▶ _PROVIDED INFORMATION_
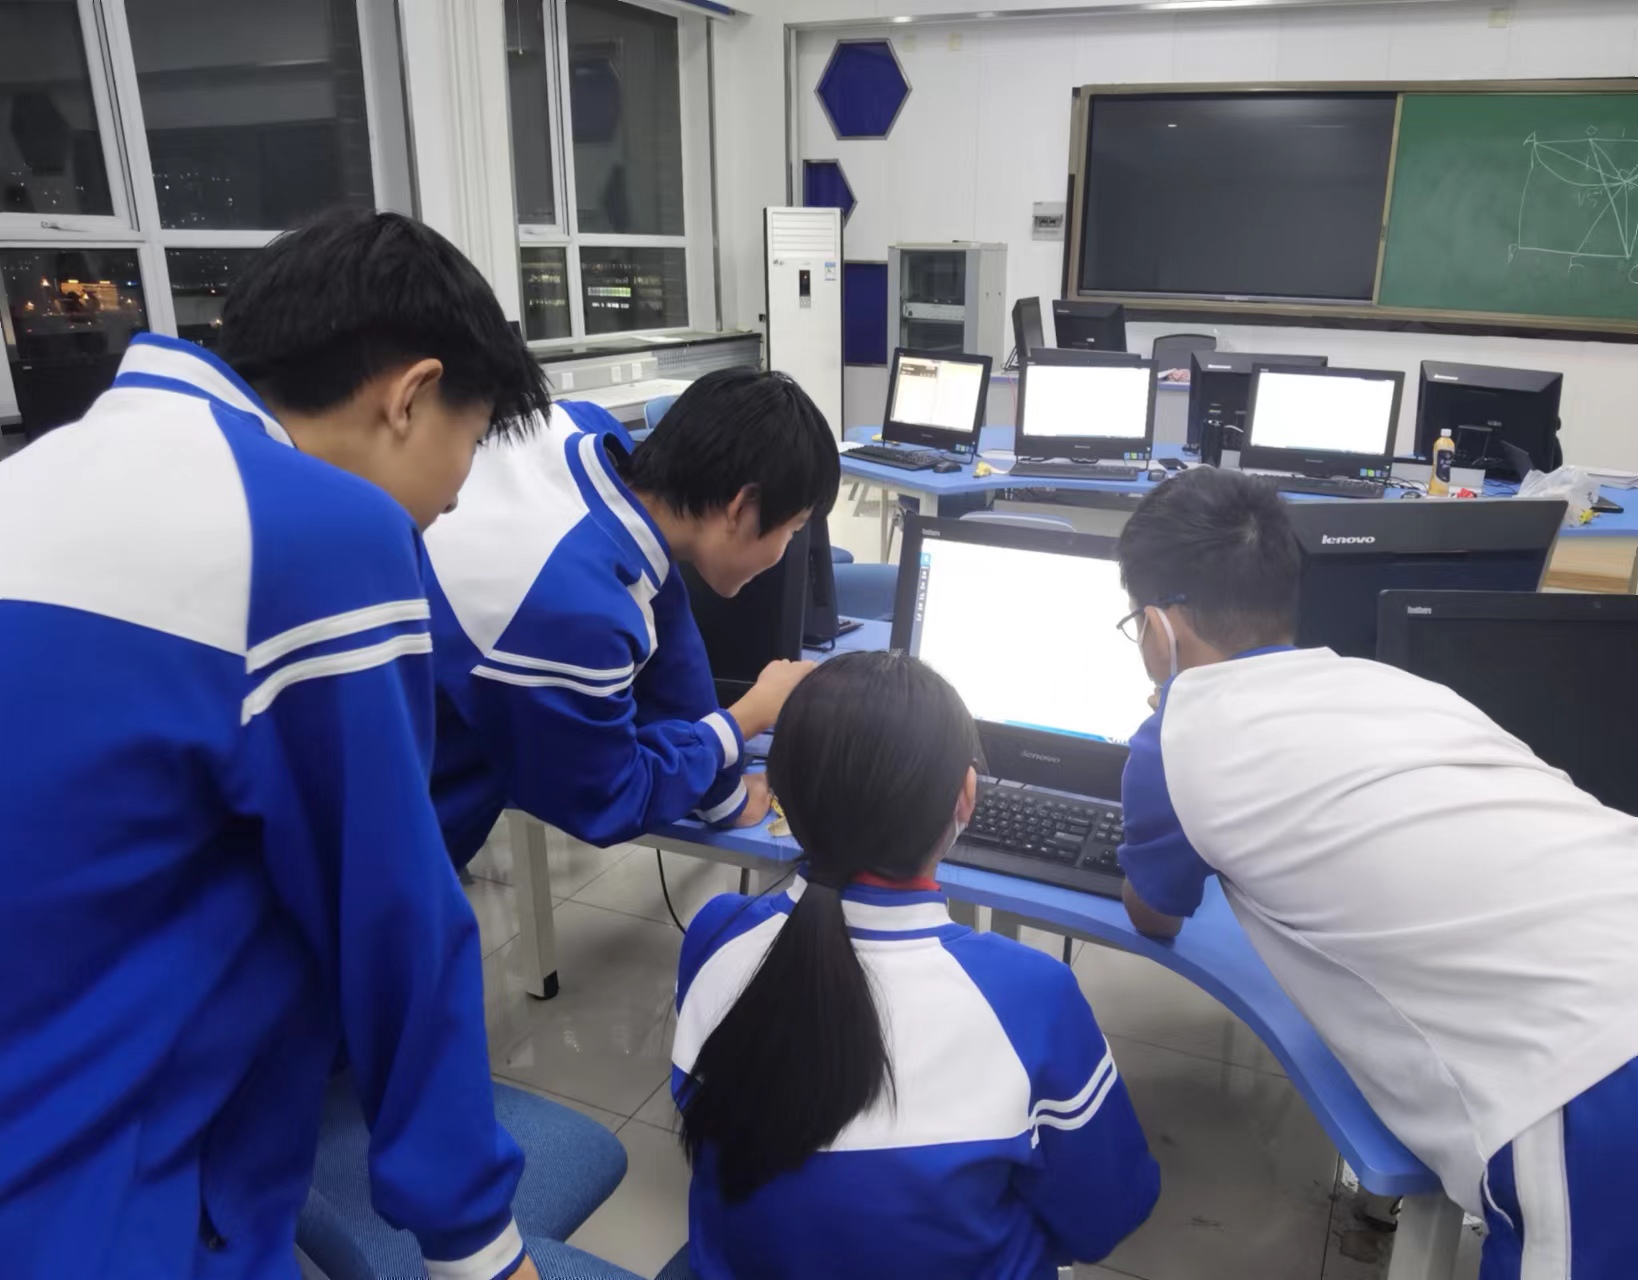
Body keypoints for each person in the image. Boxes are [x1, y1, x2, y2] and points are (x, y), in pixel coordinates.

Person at [0, 208, 552, 1280]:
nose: (455, 496)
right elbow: (395, 917)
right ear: (410, 395)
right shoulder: (318, 531)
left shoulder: (41, 474)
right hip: (97, 1199)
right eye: (473, 443)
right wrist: (478, 1244)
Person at [1114, 466, 1638, 1280]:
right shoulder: (1393, 685)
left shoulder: (1177, 739)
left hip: (1586, 1066)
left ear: (1157, 628)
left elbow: (1154, 912)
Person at [672, 651, 1160, 1279]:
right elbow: (1102, 1219)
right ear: (965, 797)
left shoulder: (714, 934)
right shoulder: (1034, 996)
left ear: (782, 794)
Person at [424, 368, 839, 866]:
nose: (786, 549)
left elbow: (668, 617)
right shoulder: (578, 614)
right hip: (393, 819)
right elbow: (612, 794)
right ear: (742, 507)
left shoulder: (589, 430)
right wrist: (748, 716)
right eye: (792, 529)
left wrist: (723, 793)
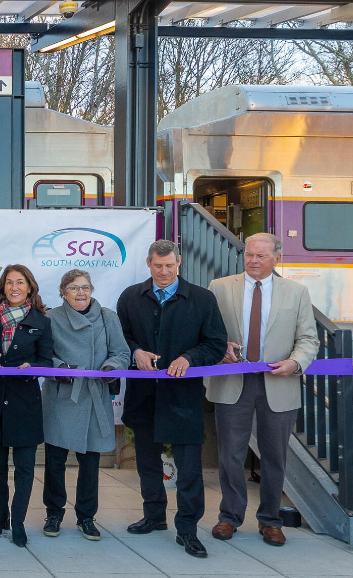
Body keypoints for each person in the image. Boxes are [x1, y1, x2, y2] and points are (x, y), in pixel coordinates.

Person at [117, 239, 228, 558]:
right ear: (148, 263)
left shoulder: (202, 299)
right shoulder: (130, 297)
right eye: (157, 265)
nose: (164, 272)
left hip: (183, 398)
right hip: (143, 397)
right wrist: (135, 352)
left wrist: (189, 358)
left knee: (189, 469)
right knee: (147, 464)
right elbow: (119, 337)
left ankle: (188, 529)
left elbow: (216, 344)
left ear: (179, 263)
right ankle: (153, 517)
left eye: (170, 265)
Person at [207, 232, 318, 547]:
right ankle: (229, 517)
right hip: (232, 381)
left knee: (274, 457)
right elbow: (208, 331)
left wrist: (295, 363)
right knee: (230, 454)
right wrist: (220, 347)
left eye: (261, 256)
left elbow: (308, 338)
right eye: (249, 255)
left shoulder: (296, 292)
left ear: (276, 259)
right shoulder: (220, 287)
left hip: (278, 383)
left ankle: (270, 521)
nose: (253, 261)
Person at [41, 269, 129, 541]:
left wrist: (111, 367)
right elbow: (43, 355)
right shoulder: (51, 318)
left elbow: (121, 352)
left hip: (93, 396)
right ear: (63, 292)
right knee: (54, 461)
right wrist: (62, 368)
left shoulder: (108, 317)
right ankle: (54, 513)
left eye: (86, 288)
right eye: (74, 288)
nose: (81, 293)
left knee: (90, 463)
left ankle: (86, 517)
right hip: (61, 395)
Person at [0, 264, 53, 547]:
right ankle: (1, 516)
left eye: (20, 282)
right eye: (9, 283)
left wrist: (32, 366)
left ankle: (18, 521)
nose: (14, 287)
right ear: (3, 287)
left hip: (25, 403)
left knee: (24, 469)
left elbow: (48, 360)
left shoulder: (42, 321)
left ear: (30, 287)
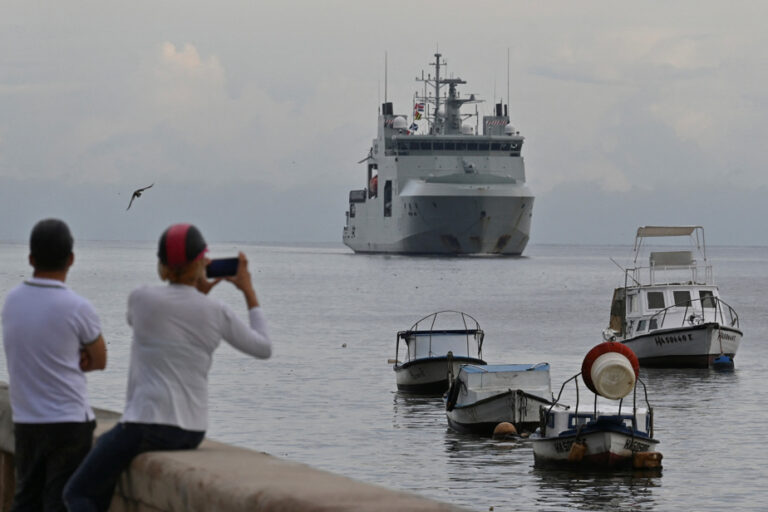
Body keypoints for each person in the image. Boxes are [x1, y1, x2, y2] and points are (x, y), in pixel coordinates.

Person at [63, 223, 272, 511]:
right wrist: (247, 289)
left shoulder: (141, 299)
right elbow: (263, 347)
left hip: (145, 426)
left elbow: (165, 318)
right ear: (201, 262)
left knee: (77, 493)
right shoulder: (216, 311)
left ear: (161, 265)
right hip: (191, 431)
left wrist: (195, 291)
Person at [1, 218, 107, 511]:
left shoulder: (11, 301)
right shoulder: (78, 307)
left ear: (31, 258)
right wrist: (74, 356)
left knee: (27, 499)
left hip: (27, 422)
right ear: (71, 259)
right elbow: (100, 359)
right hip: (69, 423)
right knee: (59, 502)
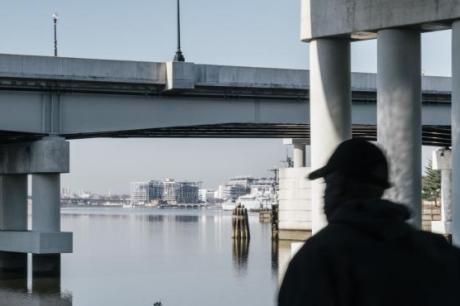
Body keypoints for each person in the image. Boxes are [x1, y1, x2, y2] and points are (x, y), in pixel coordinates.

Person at [278, 138, 460, 306]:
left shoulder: (319, 257)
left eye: (327, 185)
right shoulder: (435, 250)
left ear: (339, 186)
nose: (324, 195)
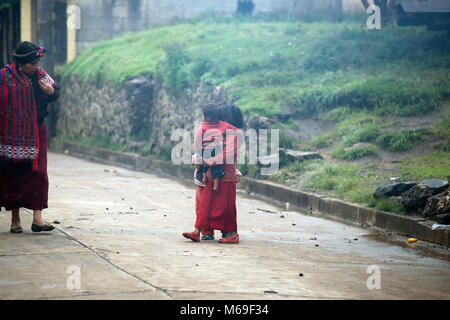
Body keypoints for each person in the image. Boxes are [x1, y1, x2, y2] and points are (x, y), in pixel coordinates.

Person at [0, 41, 61, 233]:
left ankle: (37, 219)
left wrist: (50, 92)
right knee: (13, 173)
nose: (36, 67)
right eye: (32, 64)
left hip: (36, 131)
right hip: (10, 133)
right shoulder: (4, 77)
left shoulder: (40, 75)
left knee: (39, 173)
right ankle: (15, 219)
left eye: (37, 63)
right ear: (20, 64)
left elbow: (55, 90)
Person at [183, 103, 245, 243]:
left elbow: (228, 154)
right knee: (205, 204)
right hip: (210, 175)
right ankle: (200, 230)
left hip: (226, 175)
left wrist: (210, 160)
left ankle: (231, 234)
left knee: (227, 207)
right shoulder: (215, 131)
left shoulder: (233, 132)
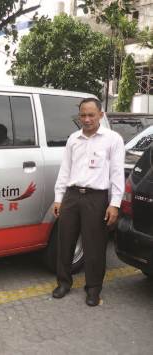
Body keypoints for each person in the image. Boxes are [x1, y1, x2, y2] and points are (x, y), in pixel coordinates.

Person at [52, 97, 125, 306]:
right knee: (65, 241)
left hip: (97, 198)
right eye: (83, 115)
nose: (86, 119)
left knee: (94, 246)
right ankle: (64, 282)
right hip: (72, 196)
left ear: (101, 115)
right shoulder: (73, 139)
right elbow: (64, 170)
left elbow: (117, 173)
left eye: (91, 115)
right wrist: (59, 198)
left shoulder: (113, 139)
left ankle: (93, 289)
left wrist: (115, 203)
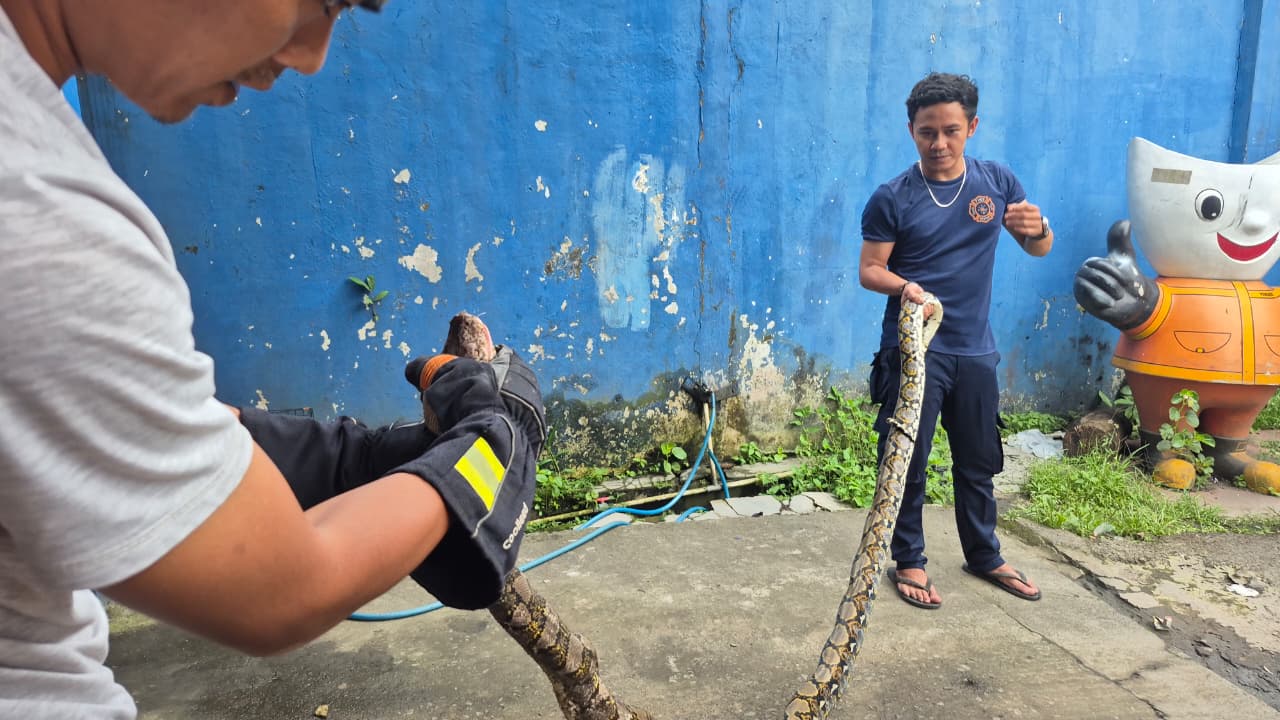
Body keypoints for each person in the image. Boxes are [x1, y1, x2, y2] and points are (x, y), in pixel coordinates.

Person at [0, 2, 543, 718]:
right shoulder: (40, 215)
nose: (312, 53)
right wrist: (488, 450)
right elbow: (278, 590)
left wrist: (372, 462)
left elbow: (178, 431)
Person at [859, 72, 1052, 610]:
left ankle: (984, 553)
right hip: (915, 350)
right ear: (911, 131)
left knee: (978, 458)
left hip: (975, 349)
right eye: (926, 133)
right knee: (908, 458)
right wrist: (908, 287)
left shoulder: (996, 183)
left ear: (971, 126)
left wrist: (1038, 230)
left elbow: (1037, 247)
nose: (938, 144)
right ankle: (911, 560)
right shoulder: (891, 197)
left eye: (949, 130)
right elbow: (870, 270)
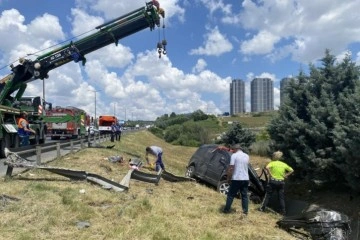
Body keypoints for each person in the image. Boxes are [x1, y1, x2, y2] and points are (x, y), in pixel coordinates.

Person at [259, 151, 294, 215]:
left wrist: (270, 174)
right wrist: (286, 175)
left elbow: (267, 167)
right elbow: (291, 170)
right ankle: (283, 211)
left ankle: (262, 208)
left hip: (273, 181)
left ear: (274, 157)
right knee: (281, 197)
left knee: (268, 195)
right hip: (281, 182)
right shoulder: (283, 164)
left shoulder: (272, 163)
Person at [223, 143, 250, 216]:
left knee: (231, 195)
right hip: (245, 178)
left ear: (236, 149)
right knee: (244, 196)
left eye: (233, 149)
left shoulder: (234, 156)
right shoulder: (247, 156)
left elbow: (231, 167)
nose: (232, 151)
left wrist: (228, 177)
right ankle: (245, 211)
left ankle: (226, 210)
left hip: (237, 178)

▶ _AIM OF THE TASK_
Only lines with the word "nose" are wanted. Find and copy them from the records above.

▶ _RESPONSE_
nose: (455, 496)
nose: (786, 549)
nose: (164, 272)
nose: (253, 261)
nose: (81, 293)
nose: (14, 287)
nose: (324, 195)
nose: (36, 67)
nose: (86, 119)
nose: (312, 53)
nose: (938, 144)
nose: (232, 151)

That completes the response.